That point may be nearing as Dow Jones reports that world leaders are preparing to mandate that the IMF issue an additional $250 Billion of its Special Drawing Rights to prop up the EFSF.
$250 Billion might be enough to prop up Greece, but next comes Italy, France, Spain, and Portugal.
QE to Infinity....AND BEYOND!!!!!
World leaders may mandate the International Monetary Policy to print more of its special currency to help solve the euro zone crisis, according to several people familiar with the matter.
Asking the IMF to print more of its Special Drawing Rights, essentially an IOU that countries can exchange for cash, is one of the ways the Group of 20 industrialized and developing countries is considering supplementing European efforts to stem a debt crisis threatening to spark a global financial meltdown and another recession.
G-20 leaders are pressing euro zone leaders to deliver a detailed and credible plan to leverage their own bailout fund, boost bank capital buffers and restructure ailing economies. Political disarray in Greece and the inability of euro-zone officials to so far agree on exactly how they plan to build a firewall to prevent contagion is fueling talks on alternative emergency measures.

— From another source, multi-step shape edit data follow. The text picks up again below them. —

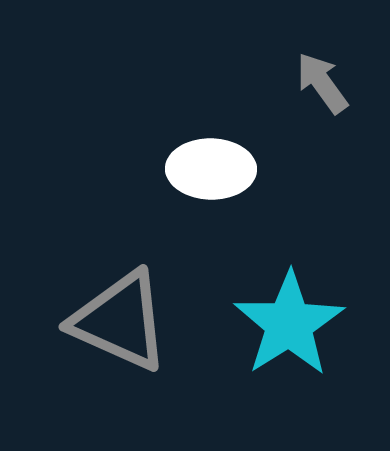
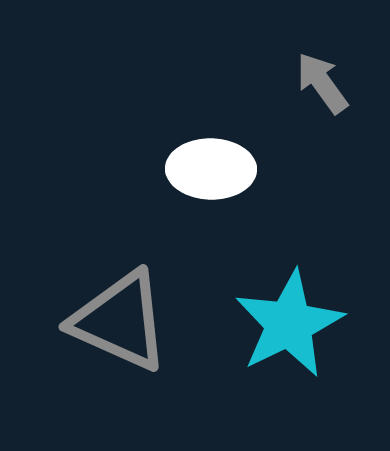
cyan star: rotated 6 degrees clockwise
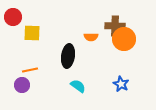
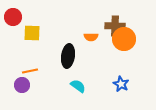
orange line: moved 1 px down
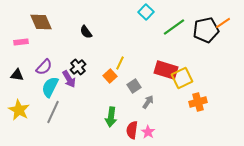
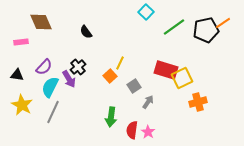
yellow star: moved 3 px right, 5 px up
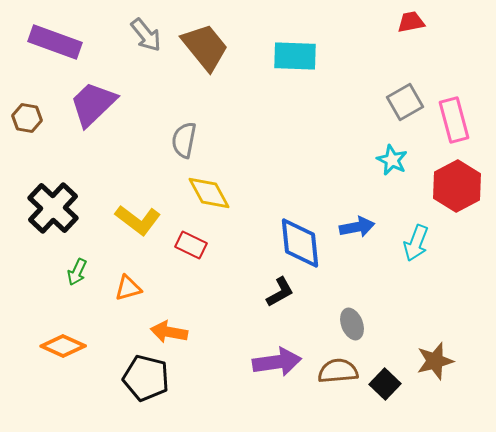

If Europe is able to agree on a credible strategy that can assure its colleagues in the G-20, then the group would be willing to consider the SDR allocation and other financing options to bolster European action, the officials said.
The ECB itself has said the scope of its own rescue efforts through a bond buying program would be limited both in time and volume. But under the idea currently being considered by officials, the IMF would be the lender of last resort.
Two people familiar with the matter said the SDR issue could total $250 billion. One option under discussion is to use some of that money to beef up the European Financial Stability Facility, the euro zone's bailout fund.